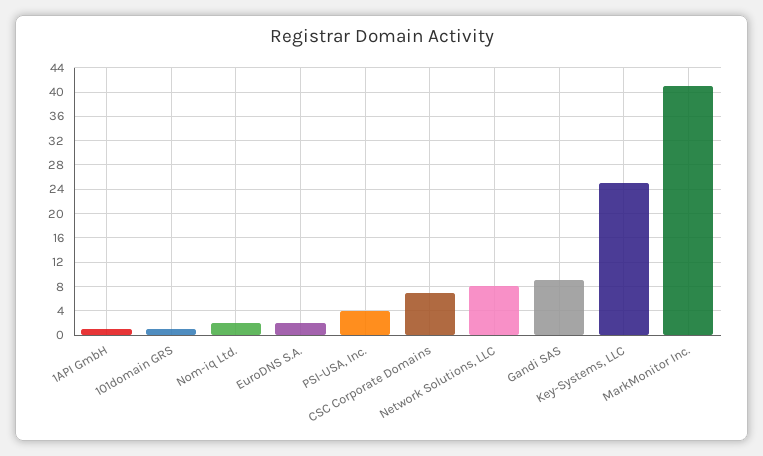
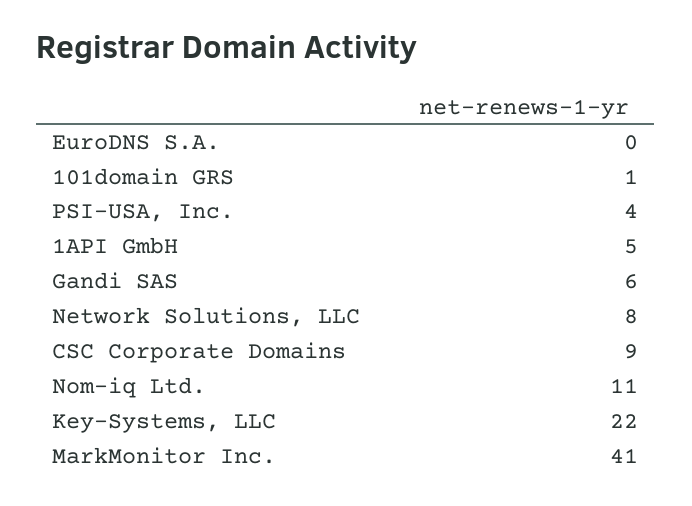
  {
-   "1API GmbH": 1,
+   "1API GmbH": 5,
    "101domain GRS": 1,
-   "Nom-iq Ltd.": 2,
+   "Nom-iq Ltd.": 11,
-   "EuroDNS S.A.": 2,
+   "EuroDNS S.A.": 0,
    "PSI-USA, Inc.": 4,
-   "CSC Corporate Domains": 7,
+   "CSC Corporate Domains": 9,
    "Network Solutions, LLC": 8,
-   "Gandi SAS": 9,
+   "Gandi SAS": 6,
-   "Key-Systems, LLC": 25,
+   "Key-Systems, LLC": 22,
    "MarkMonitor Inc.": 41
  }

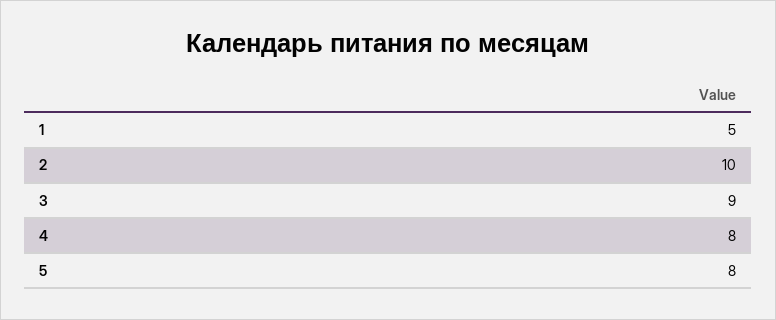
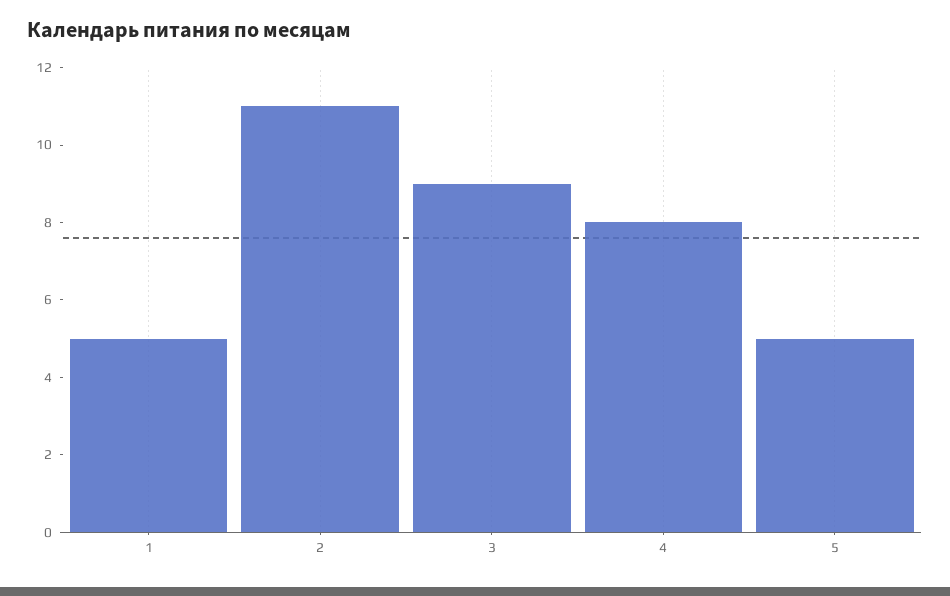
  {
    "1": 5,
-   "2": 10,
+   "2": 11,
    "3": 9,
    "4": 8,
-   "5": 8
+   "5": 5
  }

************

# Task directions
Considering the entries above, how many lines contain "Corporate"? Give that number with nothing else.

# Exercise response
2